The decision whether to introduce an experimental service must be a matter for the Railways Board. But they are unlikely to be prepared to do so unless a service is capable of generating sufficient earnings to meet its allocated costs, or unless central or local government, or any other body, were prepared to subsidise any gap between earnings and costs. Here I particularly appreciated the remarks of my noble friend Lord de Clifford. The Government pay the public service obligation grant to the Railways Board in order to compensate them for having to provide passenger services generally comparable with those that they operated at the end of 1974. At present, this grant amounts to some £2 million a day; but like other public expenditure, it is subject to cash ceilings, and the Government would not be prepared to increase this ceiling in order to allow the board to run a new passenger service where the revenue from that service would fall short of the allocated costs.

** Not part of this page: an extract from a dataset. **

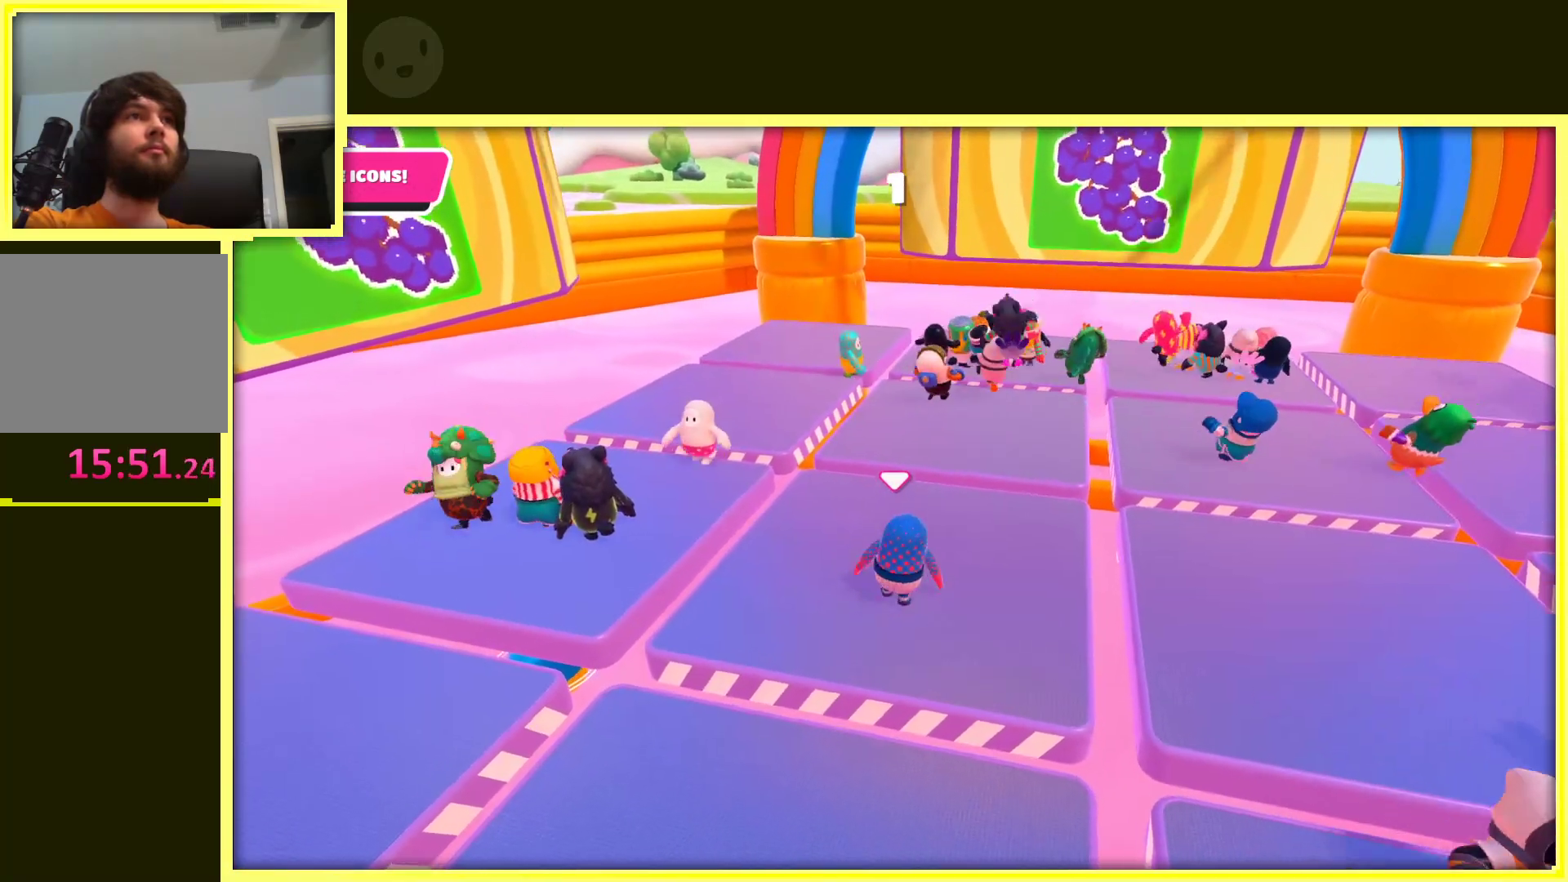
{"buttons": ["A"], "left_stick": "up-left", "right_stick": "center", "events": [[183, "left_stick", "left"], [433, "A", "down"], [450, "left_stick", "up-left"]]}
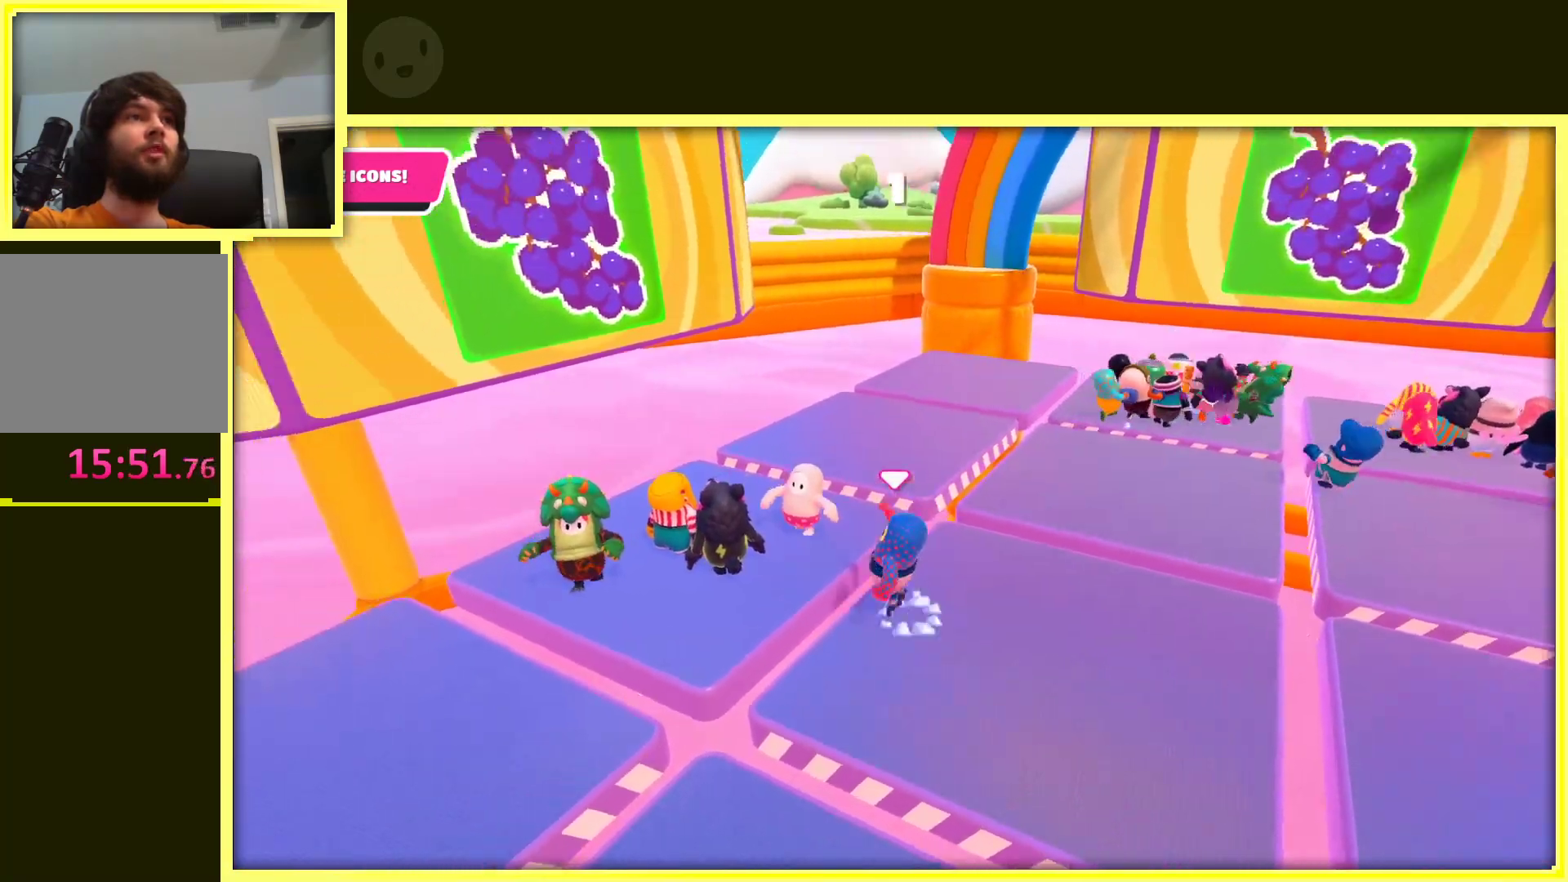
{"buttons": [], "left_stick": "up-left", "right_stick": "center", "events": [[83, "A", "up"], [217, "left_stick", "up"], [483, "left_stick", "up-left"]]}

813 We must, therefore, look primarily to local authorities to make use of their powers to make grants to British Rail to finance these services. It would be for these parties to agree on suitable terms, but the knowledge that an unsuccessful service could be withdrawn quickly should make it easier to reach agreement. In conclusion, may I say that the Government welcome this Bill, and I hope that noble Lords on all sides of the House will support it as a useful contribution towards the flexible operation of the railways and as a means of meeting the changing transport needs of rural areas in particular.
§ 6.56 p.m.
§ Lord Mowbray and Stourton
My Lords, it only remains for me to add my thanks to all noble Lords who have spoken in this debate, and for their general consensus of good will towards this Bill. In particular, of course, I should like to pay my respects and offer my humble congratulations to the noble Lord, Lord Mountevans, upon his most able speech. To my rather sparse skeleton he added welcome flesh and blood, if I may say so, which was greatly to the advantage of your Lordships' House.
My noble friend Lord de Clifford spoke of the climate being fair weather for this Bill. We had the doyen of transport speakers in this House, the noble Lord, Lord Lucas of Chilworth, helping us in our decision; and my noble friend Lord Avon has given us the Government's blessing. I hope we shall not need to commit this Bill, and, that being the case, I hope we shall shortly be able to see it on the statute book. I thank your Lordships for your help and for having spoken.
§ On Question, Bill read 2a, and committed to a Committee of the Whole House.